» **Selected extract**:
To resolve this issue, once updated our IaC logic to rely on group names instead of their IDs, fetching the group, and then relying on it to perform account assignment. This helped us to re-assign the permissions just by running a terraform apply again. This process is quick (and the same as @jdonohoo illustrated) and takes roughly 5 minutes.

After that, we need to join every account and re-map all the IAM roles that got reprovisioned by AWS SSO into assigned accounts and run IaC again to update the mapped roles in EKS.

Finally, we need to join the Reporting account, remap all IAM roles too reprovisioned and run IaC again to grant access to our data staff to visualize Data Catalog components.

As you might have seen, if this happened once it wouldn't be so concerning, but since this is now almost consistently happening every week, it's a call to action issue from our end. It takes an individual from infrastructure team roughly 4h to address everything now, and it is getting more painful as we keep adding new job functions (read as groups), assignments (new accounts to developers or other teams) and users (we are still rolling out VPN across the organization), expanding rapidly the usage and reliability on this portion of the system to work effectively.

» **Job item A**: According to the forum excerpt, roughly how long does it now take one person from the infrastructure team to address everything?
» **Job item B**: Convert the records, starting at the line that contains "What is the average" and ending at the line that contains "Where is Reforestation", into a Markdown table with the columns Number and Record line, one row per line and blank lines omitted. Leave the pictures out.

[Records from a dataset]
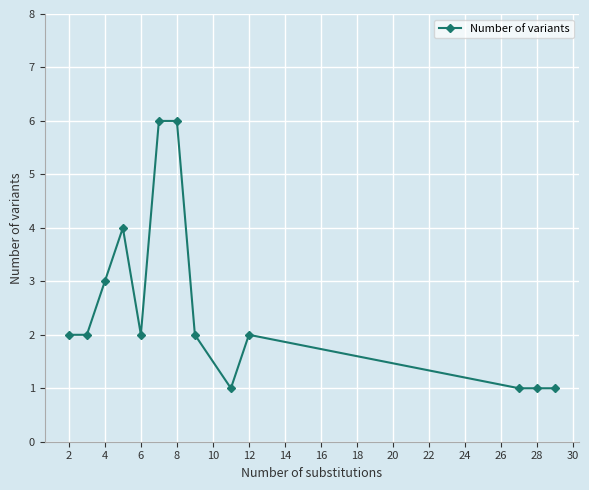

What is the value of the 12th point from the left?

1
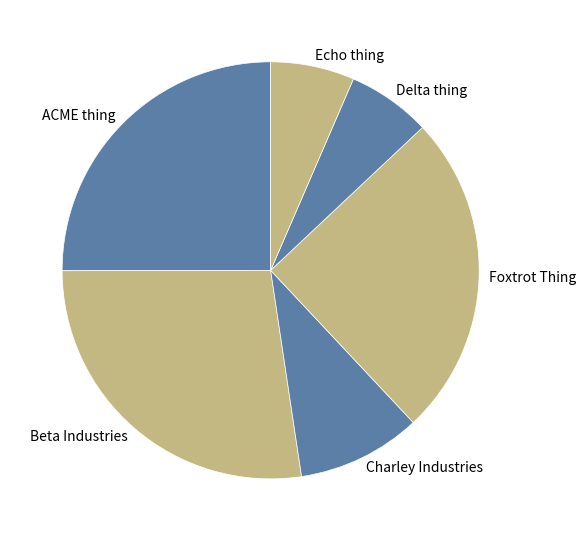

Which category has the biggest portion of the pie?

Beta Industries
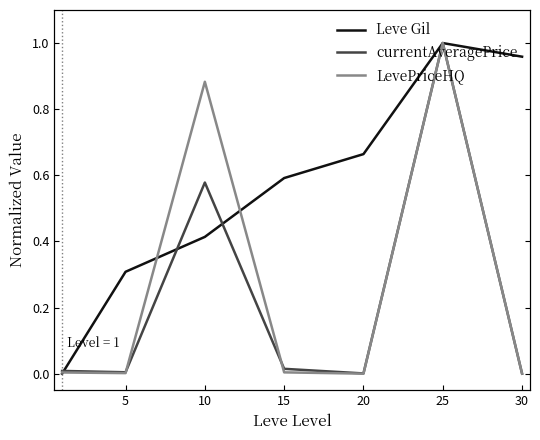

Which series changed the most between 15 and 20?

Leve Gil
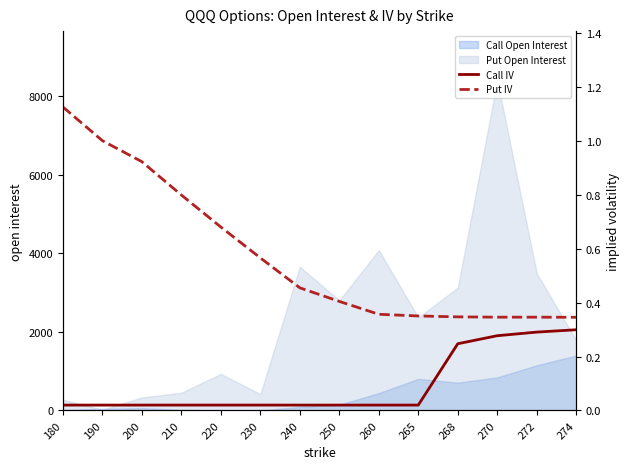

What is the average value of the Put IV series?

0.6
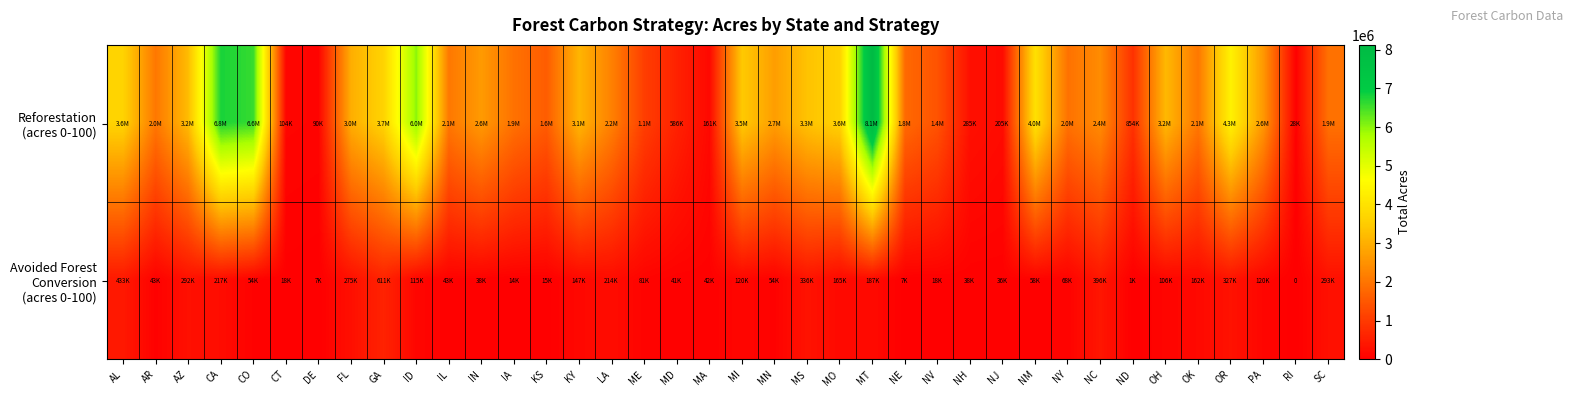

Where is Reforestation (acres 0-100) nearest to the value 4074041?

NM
...
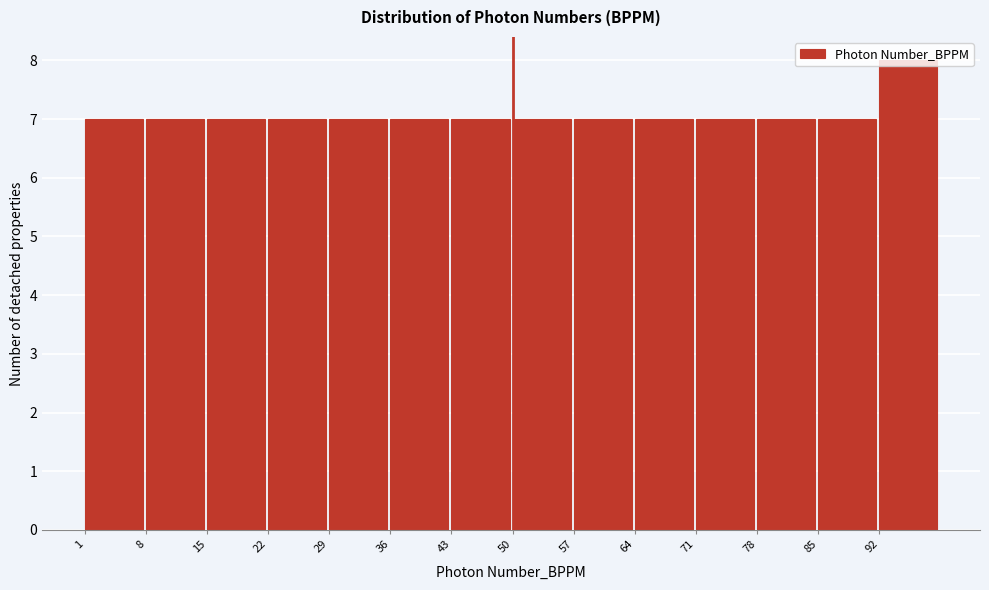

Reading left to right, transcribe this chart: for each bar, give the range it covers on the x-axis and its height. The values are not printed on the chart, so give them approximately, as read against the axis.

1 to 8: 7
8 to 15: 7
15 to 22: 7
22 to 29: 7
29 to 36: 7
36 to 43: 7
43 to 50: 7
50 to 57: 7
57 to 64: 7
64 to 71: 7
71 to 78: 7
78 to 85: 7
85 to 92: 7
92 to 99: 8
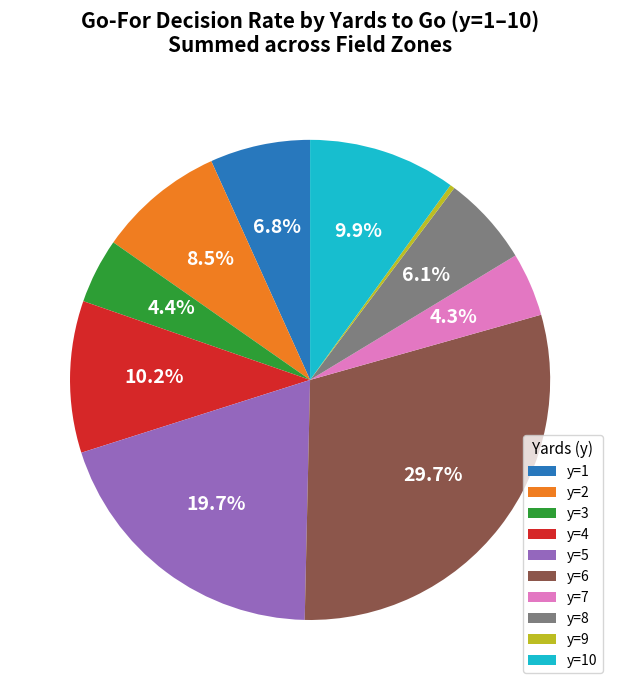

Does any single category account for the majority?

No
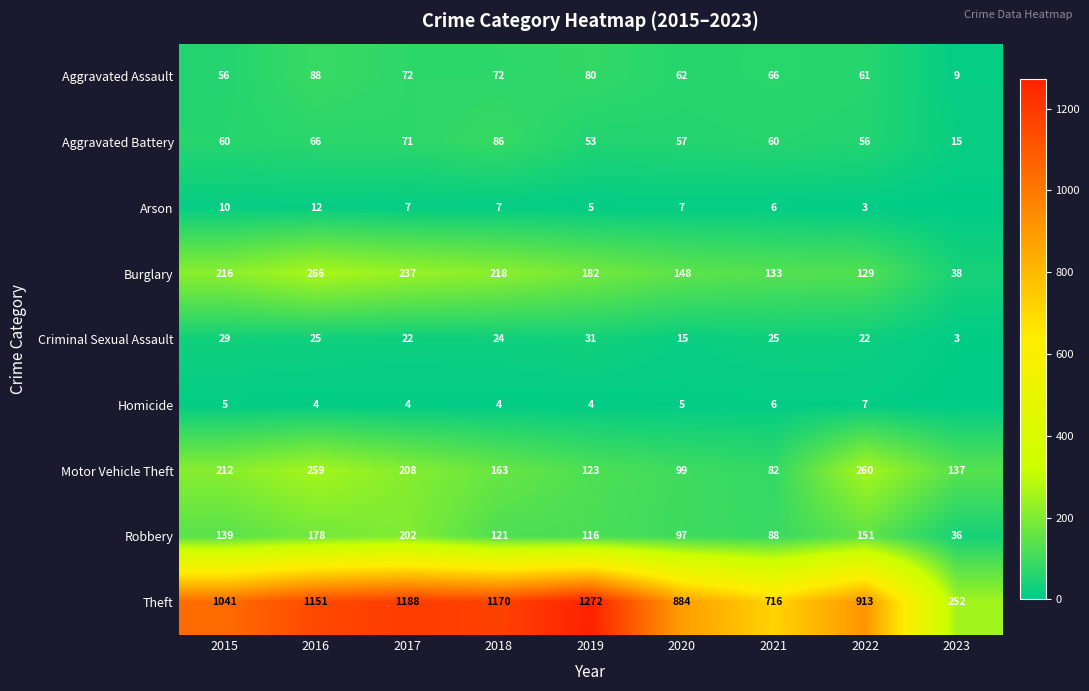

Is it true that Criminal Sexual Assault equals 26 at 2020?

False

» **Reply A**: Roughly 4 hours.

» **Reply B**:
| Number | Record line |
|---|---|
| 1 | What is the average value of the Put IV series? |
| 2 | 0.6 |
| 3 | Where is Reforestation (acres 0-100) nearest to the value 4074041? |